The car for sale is chassis No. 3851 GT, the 19th example, completed on September 11, 1962, and delivered new to French racer Jo Schlesser (who would be killed in an experimental Honda F1 car six years later at the French Grand Prix).
The 250 GTO was later damaged in a race and returned to the Ferrari factory to be repaired. It returned to competition the following year, trading hands once more before pioneering Ferrari collector Fabrizio Violati bought it in 1965.
The Italian businessman and historic race driver owned it as part of his celebrated Maranello Rosso Collection until he died in 2010. Now his family is offering it for auction – making it the longest single-owner GTO in existence.
The Italian marque’s 250 GTO was created in 1962 to compete at the Le Mans 24-hour race and other grand touring events. Back in the 1980s they traded hands for six figures. In 1989, one sold for US$10 million.

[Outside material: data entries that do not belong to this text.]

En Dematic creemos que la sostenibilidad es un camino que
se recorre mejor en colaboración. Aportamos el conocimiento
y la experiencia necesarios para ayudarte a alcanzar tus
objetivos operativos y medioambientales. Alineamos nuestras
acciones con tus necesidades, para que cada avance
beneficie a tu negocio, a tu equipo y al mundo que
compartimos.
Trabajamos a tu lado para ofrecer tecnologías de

A few months later another went for $US13 million. Prices fluctuated over the next 20-odd years until 2012 when an apple-green version, made for British racer Stirling Moss, was knocked down for $US35 million. In October last year, a 1963 model – chassis No. 5111 – fetched $US52 million.
Owners of other Ferrari GTOs include Pink Floyd drummer Nick Mason, Goldman Sachs banking scion Peter Sachs, Rob Walton, chairman of America’s Wal-Mart, and Lawrence Stroll, the financier who built Tommy Hilfiger into a global brand in the 1990s.
Another Ferrari with a celebrated race history sold for $US18.2 million at the last month’s Goodwood Festival of Speed in Britain. The 1954 Ferrari 375-Plus, chassis No. 0384 AM, is one of only five made. It ran a 4.9-litre V12 with 245kW under aluminum bodywork by Pininfarina.
In 1954, it raced at Le Mans, Italy’s Mille Miglia and Britain’s Silverstone endurance event, where it won with Argentina’s Jose Froilan Gonzalez at the wheel. Gonzalez of course won the 1951 British Grand Prix in a Ferrari, the marque’s first F1 win.